Suppose we have the following SDE
$$dS(t) = S(t)(\mu(t)dt + \sigma(t)dW(t))=:S(t)dX(t)$$
where $W$ is a Brownian Motion and the processes $\mu,\sigma$ are well defined, such that the expression makes sense. Then I know that
$$S(t)=S(0)\mathcal{E}(X)(t)$$
where $\mathcal{E}$ denotes the stochastic exponential.

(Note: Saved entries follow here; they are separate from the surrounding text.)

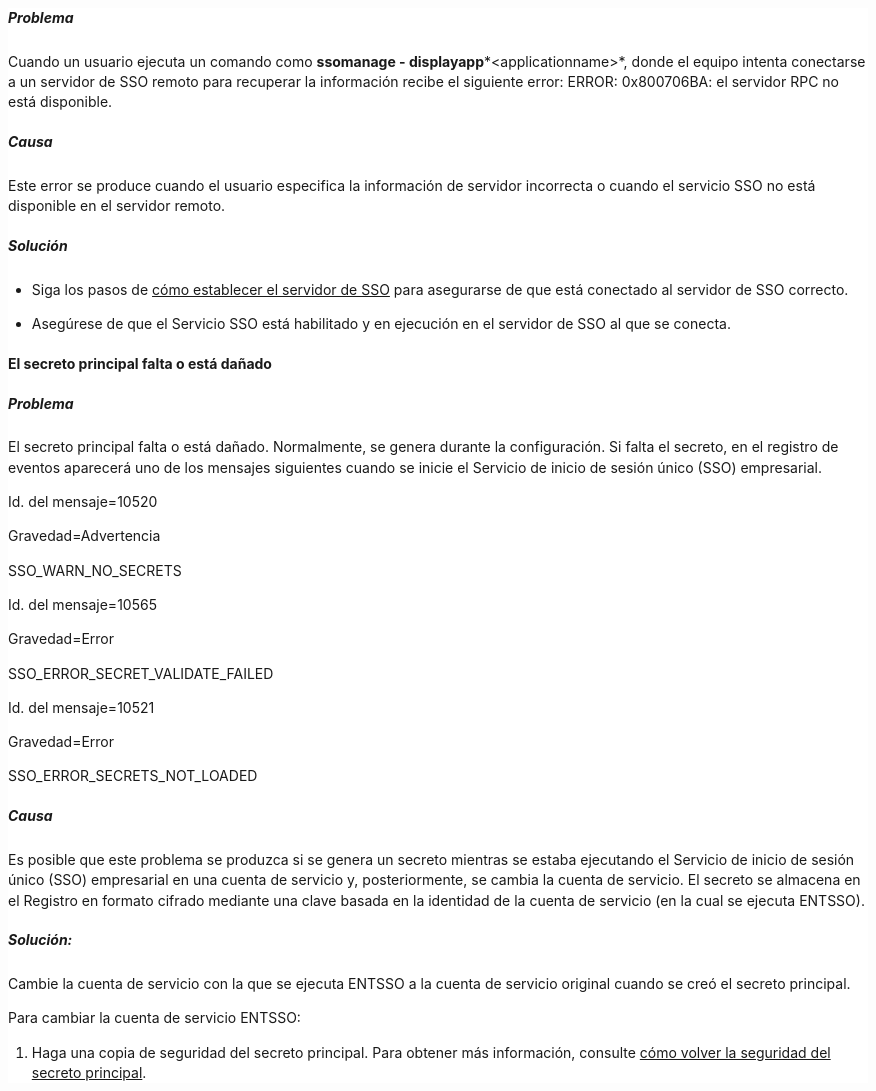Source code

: ##### <a name="problem"></a>Problema  
 Cuando un usuario ejecuta un comando como **ssomanage - displayapp***\<applicationname\>*, donde el equipo intenta conectarse a un servidor de SSO remoto para recuperar la información recibe el siguiente error: ERROR: 0x800706BA: el servidor RPC no está disponible.  
  
##### <a name="cause"></a>Causa  
 Este error se produce cuando el usuario especifica la información de servidor incorrecta o cuando el servicio SSO no está disponible en el servidor remoto.  
  
##### <a name="resolution"></a>Solución  
  
-   Siga los pasos de [cómo establecer el servidor de SSO](../core/how-to-set-the-sso-server.md) para asegurarse de que está conectado al servidor de SSO correcto.  
  
-   Asegúrese de que el Servicio SSO está habilitado y en ejecución en el servidor de SSO al que se conecta.  
  
#### <a name="master-secret-is-missing-or-corrupt"></a>El secreto principal falta o está dañado  
  
##### <a name="problem"></a>Problema  
 El secreto principal falta o está dañado. Normalmente, se genera durante la configuración. Si falta el secreto, en el registro de eventos aparecerá uno de los mensajes siguientes cuando se inicie el Servicio de inicio de sesión único (SSO) empresarial.  
  
 Id. del mensaje=10520  
  
 Gravedad=Advertencia  
  
 SSO_WARN_NO_SECRETS  
  
 Id. del mensaje=10565  
  
 Gravedad=Error  
  
 SSO_ERROR_SECRET_VALIDATE_FAILED  
  
 Id. del mensaje=10521  
  
 Gravedad=Error  
  
 SSO_ERROR_SECRETS_NOT_LOADED  
  
##### <a name="cause"></a>Causa  
 Es posible que este problema se produzca si se genera un secreto mientras se estaba ejecutando el Servicio de inicio de sesión único (SSO) empresarial en una cuenta de servicio y, posteriormente, se cambia la cuenta de servicio. El secreto se almacena en el Registro en formato cifrado mediante una clave basada en la identidad de la cuenta de servicio (en la cual se ejecuta ENTSSO).  
  
##### <a name="resolution"></a>Solución:  
 Cambie la cuenta de servicio con la que se ejecuta ENTSSO a la cuenta de servicio original cuando se creó el secreto principal.  
  
 Para cambiar la cuenta de servicio ENTSSO:  
  
1.  Haga una copia de seguridad del secreto principal. Para obtener más información, consulte [cómo volver la seguridad del secreto principal](../core/how-to-back-up-the-master-secret.md).  
  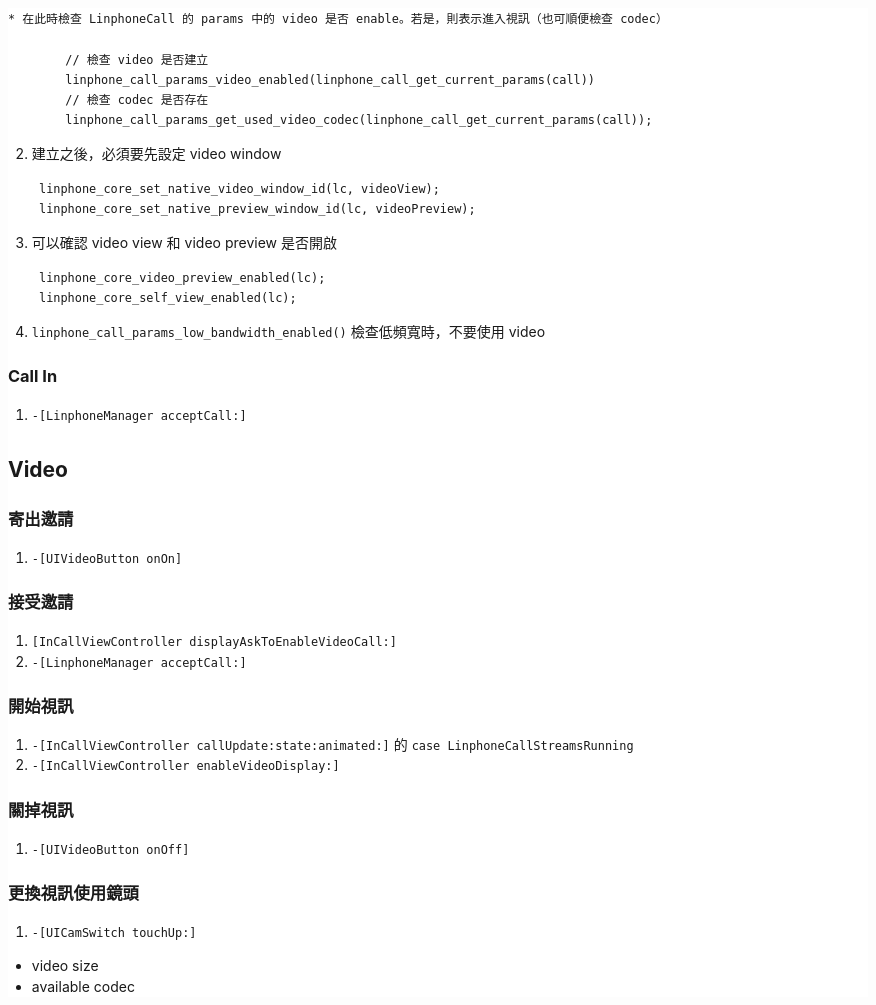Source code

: 	* 在此時檢查 LinphoneCall 的 params 中的 video 是否 enable。若是，則表示進入視訊（也可順便檢查 codec） 

			// 檢查 video 是否建立
			linphone_call_params_video_enabled(linphone_call_get_current_params(call))
			// 檢查 codec 是否存在
			linphone_call_params_get_used_video_codec(linphone_call_get_current_params(call));

2. 建立之後，必須要先設定 video window

		linphone_core_set_native_video_window_id(lc, videoView);
		linphone_core_set_native_preview_window_id(lc, videoPreview);
		

3. 可以確認 video view 和 video preview 是否開啟

		linphone_core_video_preview_enabled(lc);
		linphone_core_self_view_enabled(lc);
		
4. `linphone_call_params_low_bandwidth_enabled()` 檢查低頻寬時，不要使用 video



### Call In

1. `-[LinphoneManager acceptCall:]`


Video
-----

### 寄出邀請

1. `-[UIVideoButton onOn]`

### 接受邀請

1. `[InCallViewController displayAskToEnableVideoCall:]`
1. `-[LinphoneManager acceptCall:]`

### 開始視訊

1. `-[InCallViewController callUpdate:state:animated:]` 的 `case LinphoneCallStreamsRunning`
2. `-[InCallViewController enableVideoDisplay:]`

### 關掉視訊

1. `-[UIVideoButton onOff]`

### 更換視訊使用鏡頭

1. `-[UICamSwitch touchUp:]`




* video size
* available codec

Additionally we have
$$dB(t) = B(t)r(t)dt$$
hence
$$B(t) = \exp\left(\int_0^tr(s)ds\right)$$
Now I want to compute $d(\frac{S(t)}{B(t)})$ using the product formula:
$$d(U(t)Y(t))=U(t)dY(t)+Y(t)dU(t)+\langle U,Y\rangle (t)$$
here I use $U(t)=S(t)$ and $Y(t)=\frac{1}{B(t)}$. Hence
$$d(\frac{S(t)}{B(t)})=S(t)d\frac{1}{B(t)}+\frac{1}{B(t)}dS(t)+\langle S,\frac{1}{B}\rangle(t)$$
this should be equal
$$\frac{S(t)}{B(t)}(\mu(t)-r(t))dt+\frac{S(t)}{B(t)}\sigma(t)dW(t).$$
How do I get this equality?
First of all, note that $\langle \cdot,\frac1B\rangle = 0$ no matter which process you place instead of $\cdot$. Thus $$ \mathrm d \frac{S}{B} = S\,\mathrm d\frac1B+\frac1B\,\mathrm dS = \frac1B\left(-S\frac{\mathrm d B}{B} + \mathrm dS\right) = \frac SB\left(-r\mathrm dt+\mu\mathrm dt+\sigma\mathrm dw_t\right) $$ as needed.